As a testament to the company’s commitment to work site safety, GFL Excavating Corp. became registered under the Certificate of Recognition program (COR™), an occupational health and safety accreditation program endorsed by members of the Canadian Federation of Construction Safety Associations (CFCSA).  A program that provides employers with systems to reduce incidents, accidents and injuries, COR™ is now often used as a pre-qualifying or condition of contract by both public and private project stakeholders in Canada.

“We are dedicated to ensuring that all safety protocols and precautions are followed at all the sites we work on,” Patrick Dovigi, GFL’s President and CEO, comments. “Our zero tolerance stance means we will not permit any unsafe conditions or behaviour.”

In order to ensure the safety of all GFL employees, the company has developed a zero tolerance program on all their work sites. The company’s measures to promote a culture of responsibility and safety include establishing an Internal Responsibility System (IRS), which ensures GFL employees integrate health and safety measures into all aspects of their work. GFL also strictly adheres to the province’s Occupational Health and Safety Act and is licensed with the Ministry of the Environment.

As part of the company-wide commitment to workplace health and safety, GFL has also incorporated a corporate Occupational Health and Safety program. “We are fully committed to employing highly qualified staff, implementing the latest available equipment, and keeping our workplace and the communities we serve clean and safe,” Patrick Dovigi adds.

GFL is not alone in their zero-tolerance stance.

In an effort to reduce workplace injury, the Ontario Ministry of Labour (MOL) conducts regular safety blitzes to make sure worksites and companies are in compliance with the province’s Safe At Work Ontario health and safety legislation. The Safe At Work Ontario strategy was introduced in 2004 to prevent injuries and illnesses that could arise from unsafe work practices and to ensure workplace parties are complying with health and safety legislation.

In 1992, recognizing the need for a country-wide worksite safety initiative, the Canadian Federal Government created Bill C-45 under the Occupational Health and Safety branch. The bill serves as a first step toward creating a national regulatory framework for excavation and construction work.

Since Bill C-45’s implementation, fewer worksite injuries have been seen across the country.  For individuals like Paul Villeneuve and others who have supported national safety initiatives, this is very welcome news.

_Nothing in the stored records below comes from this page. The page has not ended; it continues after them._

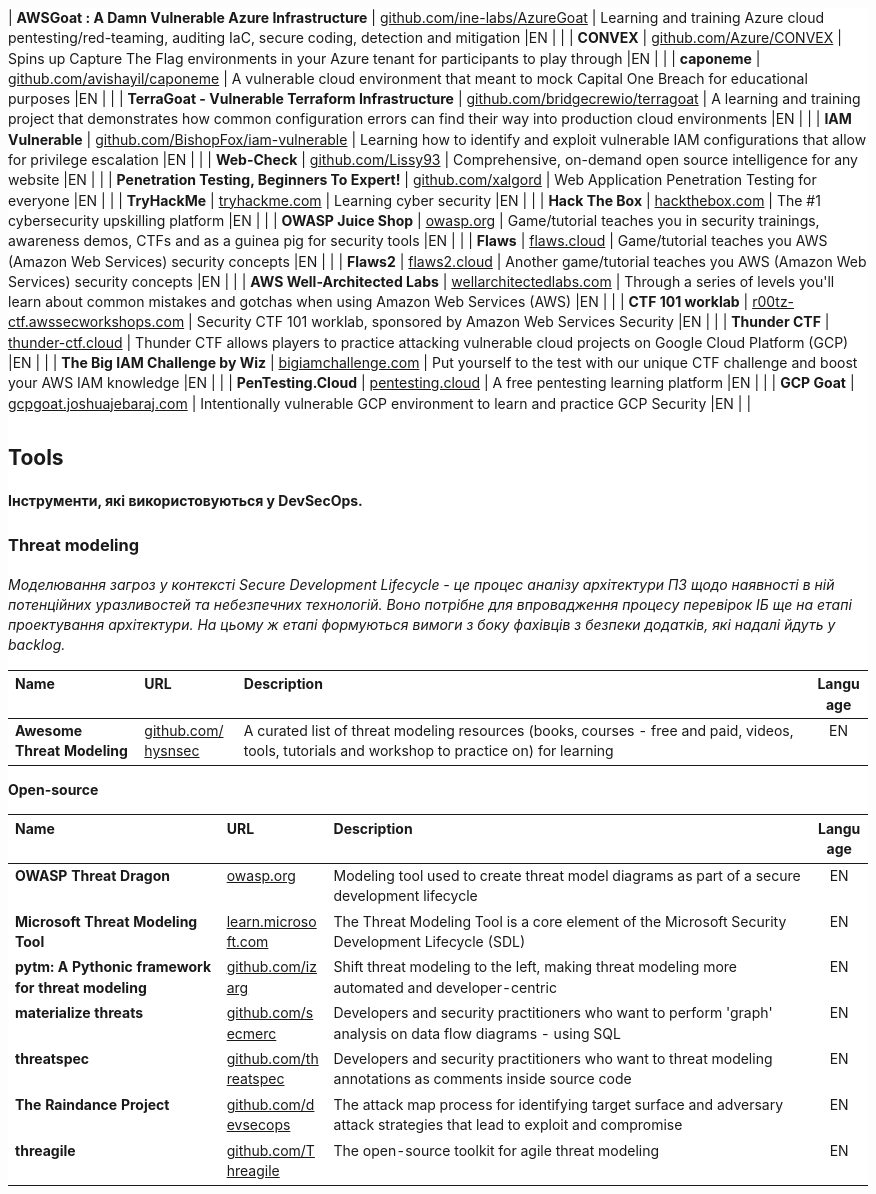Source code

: | **AWSGoat : A Damn Vulnerable Azure Infrastructure** | [github.com/ine-labs/AzureGoat](https://github.com/ine-labs/AzureGoat) |  Learning and training Azure cloud pentesting/red-teaming, auditing IaC, secure coding, detection and mitigation  |EN | |
| **CONVEX** | [github.com/Azure/CONVEX](https://github.com/Azure/CONVEX) |  Spins up Capture The Flag environments in your Azure tenant for participants to play through  |EN | |
| **caponeme** | [github.com/avishayil/caponeme](https://github.com/avishayil/caponeme) |  A vulnerable cloud environment that meant to mock Capital One Breach for educational purposes  |EN | |
| **TerraGoat - Vulnerable Terraform Infrastructure** | [github.com/bridgecrewio/terragoat](https://github.com/bridgecrewio/terragoat) |  A learning and training project that demonstrates how common configuration errors can find their way into production cloud environments  |EN | |
| **IAM Vulnerable** | [github.com/BishopFox/iam-vulnerable](https://github.com/BishopFox/iam-vulnerable) |  Learning how to identify and exploit vulnerable IAM configurations that allow for privilege escalation  |EN | |
| **Web-Check** | [github.com/Lissy93](https://github.com/Lissy93/web-check) | Comprehensive, on-demand open source intelligence for any website  |EN | |
| **Penetration Testing, Beginners To Expert!** | [github.com/xalgord](https://github.com/xalgord/Massive-Web-Application-Penetration-Testing-Bug-Bounty-Notes)  | Web Application Penetration Testing for everyone  |EN | |
| **TryHackMe** | [tryhackme.com](https://tryhackme.com/) | Learning cyber security  |EN | |
| **Hack The Box** | [hackthebox.com](https://www.hackthebox.com/) | The #1 cybersecurity upskilling platform  |EN | |
| **OWASP Juice Shop** | [owasp.org](https://owasp.org/www-project-juice-shop/) | Game/tutorial teaches you in security trainings, awareness demos, CTFs and as a guinea pig for security tools  |EN | |
| **Flaws** | [flaws.cloud](http://flaws.cloud/) | Game/tutorial teaches you AWS (Amazon Web Services) security concepts  |EN | |
| **Flaws2** | [flaws2.cloud](http://flaws2.cloud/) | Another game/tutorial teaches you AWS (Amazon Web Services) security concepts  |EN | |
| **AWS Well-Architected Labs** | [wellarchitectedlabs.com](https://wellarchitectedlabs.com/security/) | Through a series of levels you'll learn about common mistakes and gotchas when using Amazon Web Services (AWS)  |EN | |
| **CTF 101 worklab** | [r00tz-ctf.awssecworkshops.com](https://r00tz-ctf.awssecworkshops.com/) | Security CTF 101 worklab, sponsored by Amazon Web Services Security  |EN | |
| **Thunder CTF** | [thunder-ctf.cloud](http://thunder-ctf.cloud/) | Thunder CTF allows players to practice attacking vulnerable cloud projects on Google Cloud Platform (GCP)  |EN | |
| **The Big IAM Challenge by Wiz** | [bigiamchallenge.com](https://bigiamchallenge.com/challenge/1) | Put yourself to the test with our unique CTF challenge and boost your AWS IAM knowledge  |EN | |
| **PenTesting.Cloud** | [pentesting.cloud](https://pentesting.cloud/) | A free pentesting learning platform  |EN | |
| **GCP Goat** | [gcpgoat.joshuajebaraj.com](https://gcpgoat.joshuajebaraj.com/index.html) | Intentionally vulnerable GCP environment to learn and practice GCP Security  |EN | |



## Tools

**Інструменти, які використовуються у DevSecOps.**

### Threat modeling

*Моделювання загроз у контексті Secure Development Lifecycle - це процес аналізу архітектури ПЗ щодо наявності в ній потенційних уразливостей та небезпечних технологій. Воно потрібне для впровадження процесу перевірок ІБ ще на етапі проектування архітектури. На цьому ж етапі формуються вимоги з боку фахівців з безпеки додатків, які надалі йдуть у backlog.*

| Name | URL | Description | Language | 
| :---------- | :---------- | :---------- | :----------: |
| **Awesome Threat Modeling** | [github.com/hysnsec](https://github.com/hysnsec/awesome-threat-modelling) | A curated list of threat modeling resources (books, courses - free and paid, videos, tools, tutorials and workshop to practice on) for learning  |EN | |

**Open-source**

| Name | URL | Description | Language | 
| :---------- | :---------- | :---------- | :----------: |
| **OWASP Threat Dragon** | [owasp.org](https://owasp.org/www-project-threat-dragon/) | Modeling tool used to create threat model diagrams as part of a secure development lifecycle  |EN | |
| **Microsoft Threat Modeling Tool** | [learn.microsoft.com](https://learn.microsoft.com/en-gb/azure/security/develop/threat-modeling-tool) | The Threat Modeling Tool is a core element of the Microsoft Security Development Lifecycle (SDL)  |EN | |
| **pytm: A Pythonic framework for threat modeling** | [github.com/izarg](https://github.com/izar/pytm) | Shift threat modeling to the left, making threat modeling more automated and developer-centric  |EN | |
| **materialize threats** | [github.com/secmerc](https://github.com/secmerc/materialize-threats) | Developers and security practitioners who want to perform 'graph' analysis on data flow diagrams - using SQL  |EN | |
| **threatspec** | [github.com/threatspec](https://github.com/threatspec/threatspec) | Developers and security practitioners who want to threat modeling annotations as comments inside source code  |EN | |
| **The Raindance Project** | [github.com/devsecops](https://github.com/devsecops/raindance) | The attack map process for identifying target surface and adversary attack strategies that lead to exploit and compromise  |EN | |
| **threagile** | [github.com/Threagile](https://github.com/Threagile/threagile) | The open-source toolkit for agile threat modeling  |EN | |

More positive news: the future of excavation work also promises to offer more robust safety tools, made possible through advances in technology. Scientists and technology entrepreneurs are looking to incorporate 3D printing-modeling and high-powered deep earth imaging, technology that will provide excavation companies more complete knowledge during the pre-excavation phase.  This will be one more positive development in an industry that already views safety as a priority.